→ Dataset excerpt
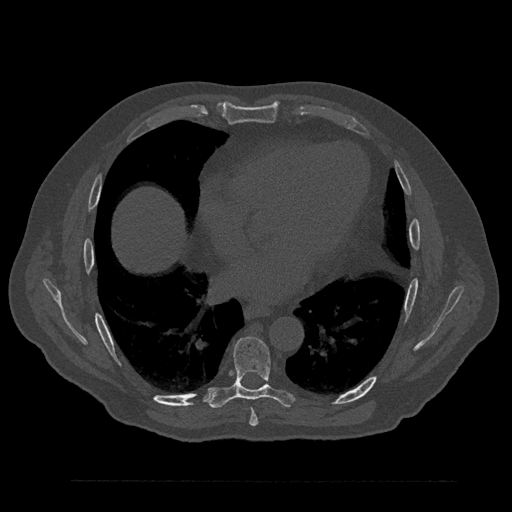
CT including the spine, one axial slice; slice 461 of 797 in the series (ordered by position); 120 kVp; bone window (W 1800 / L 400 HU); 512 × 512 image matrix, field of view 430 × 430 mm. Male patient, age 61 years. From the clinical record (not read from this slice): primary cancer: prostate.
Structures marked on this image (semi-automatically segmented with operator editing):
- T7 vertebra: bounding box [x1, y1, x2, y2] px = [249, 408, 258, 426]
- T8 vertebra: [208, 336, 294, 409]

→ Exercise
A faithful copy is needed: reproduce all of the data above, leaving the pictures out.

→ Completed task
CT including the spine, one axial slice; slice 461 of 797 in the series (ordered by position); 120 kVp; bone window (W 1800 / L 400 HU); 512 × 512 image matrix, field of view 430 × 430 mm. Male patient, age 61 years. From the clinical record (not read from this slice): primary cancer: prostate.
Structures marked on this image (semi-automatically segmented with operator editing):
- T7 vertebra: bounding box [x1, y1, x2, y2] px = [249, 408, 258, 426]
- T8 vertebra: [208, 336, 294, 409]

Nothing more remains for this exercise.